Before this camera I had a digital canon camera which could generate 16:9 images, and I understood that the 60D could also generate 16:9 images.

But when I looked at the manual I noticed that the following restrictions are applied to 16:9:
1. They only apply when using live view, not when using view finder. Meaning that even when the camera is set to 16:9, using the view finder will generate 4:3 images.
2. The setting doesn't apply to auto and CA modes, only to manual/semi-manual modes.

I very much like to take pictures using the view finder (saves battery and more "cool"), but I also would like to get 16:9 images (I often use pictures I take as desktop images on 16:9 screens).

Is there no way to make the camera take 16:9 images when using the view finder?


----------



## Derrel (Nov 12, 2010)

The camera takes 3:2 aspect ratio images, not 4:3.


----------



## idof (Nov 12, 2010)

Thanks for the correction.

My question is still valid - can I get a 16:9 in  view finder?

3:2 is great - it gives me a 1.5 ration instead of the 1.33 that 4:3 gives me, but 16:9 is 1.77 which means that 3:2 pictures will still be stretched to fit in a 16:9 screen.

Any help is appreciated.


----------



## table1349 (Nov 12, 2010)

Yes.  Take the picture and crop it to the ratio you want in post processing.


----------



## KmH (Nov 12, 2010)

idof said:


> My question is still valid - can I get a 16:9 in view finder?

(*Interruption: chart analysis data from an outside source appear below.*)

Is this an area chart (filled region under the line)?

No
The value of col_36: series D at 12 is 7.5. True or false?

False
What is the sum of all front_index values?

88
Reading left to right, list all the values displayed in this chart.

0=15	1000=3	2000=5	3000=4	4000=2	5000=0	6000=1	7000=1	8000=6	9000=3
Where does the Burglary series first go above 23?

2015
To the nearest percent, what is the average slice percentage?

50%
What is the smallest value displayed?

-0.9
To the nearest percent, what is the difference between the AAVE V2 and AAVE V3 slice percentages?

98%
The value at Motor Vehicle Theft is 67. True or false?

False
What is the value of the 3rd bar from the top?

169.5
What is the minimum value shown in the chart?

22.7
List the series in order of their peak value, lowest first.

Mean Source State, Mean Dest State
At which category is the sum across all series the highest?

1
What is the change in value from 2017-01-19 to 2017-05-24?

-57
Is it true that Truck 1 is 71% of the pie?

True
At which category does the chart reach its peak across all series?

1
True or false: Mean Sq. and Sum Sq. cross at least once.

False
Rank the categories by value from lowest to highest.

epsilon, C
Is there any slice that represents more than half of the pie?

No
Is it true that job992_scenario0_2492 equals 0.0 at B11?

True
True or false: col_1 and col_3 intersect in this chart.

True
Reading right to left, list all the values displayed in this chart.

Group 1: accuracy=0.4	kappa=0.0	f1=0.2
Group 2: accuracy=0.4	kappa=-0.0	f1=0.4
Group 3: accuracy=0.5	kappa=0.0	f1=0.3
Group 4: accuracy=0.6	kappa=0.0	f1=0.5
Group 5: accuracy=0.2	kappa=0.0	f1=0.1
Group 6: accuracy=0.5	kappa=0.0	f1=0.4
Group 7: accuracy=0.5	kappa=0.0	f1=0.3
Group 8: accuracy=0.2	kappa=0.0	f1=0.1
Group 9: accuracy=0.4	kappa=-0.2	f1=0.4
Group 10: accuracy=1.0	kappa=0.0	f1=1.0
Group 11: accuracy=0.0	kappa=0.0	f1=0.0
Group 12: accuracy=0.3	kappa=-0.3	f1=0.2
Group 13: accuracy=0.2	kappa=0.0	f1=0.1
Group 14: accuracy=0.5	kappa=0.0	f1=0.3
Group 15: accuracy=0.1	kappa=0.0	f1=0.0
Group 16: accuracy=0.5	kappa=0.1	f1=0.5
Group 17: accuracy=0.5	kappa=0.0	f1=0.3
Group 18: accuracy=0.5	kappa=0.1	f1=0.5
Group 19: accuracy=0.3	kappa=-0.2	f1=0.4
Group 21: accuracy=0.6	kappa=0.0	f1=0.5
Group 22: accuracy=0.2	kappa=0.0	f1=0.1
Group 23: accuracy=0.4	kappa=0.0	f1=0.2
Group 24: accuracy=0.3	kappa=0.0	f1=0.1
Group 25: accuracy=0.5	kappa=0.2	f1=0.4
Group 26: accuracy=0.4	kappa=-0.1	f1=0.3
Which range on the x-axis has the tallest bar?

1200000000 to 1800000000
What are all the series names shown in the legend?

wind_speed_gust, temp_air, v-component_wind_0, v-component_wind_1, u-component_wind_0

No, you can't. If you understood how the viewfinder works, you wouldn't need to ask the question.


----------



## idof (Nov 12, 2010)

gryphonslair99 said:


> Yes. Take the picture and crop it to the ratio you want in post processing.


 
Of course I could do that, I was just hoping that there was some kind of a solution that could spare me from going over hundreds of images and deciding which part of the picture to crop - if there would have been horizontal lines in the view finder I could have decided how to position the camera so the parts I want would be included in the picture while taking the picture.

So I guess I have to do a lot of manual work... I wonder if Nikon camera's work the same...


----------



## Sw1tchFX (Nov 12, 2010)

The only still cameras with interchangeable lenses that shoot in 16:9 are Sony NEX cameras and micro 4/34ds cameras, Like the Panasonic G-series, and the Olympus Pen's.


----------



## table1349 (Nov 12, 2010)

This is the camera you should have bought.
Panasonic Lumix DMC-LX1 Review: 1. Introduction: Digital Photography Review

It is made to take 16:9 photos.


----------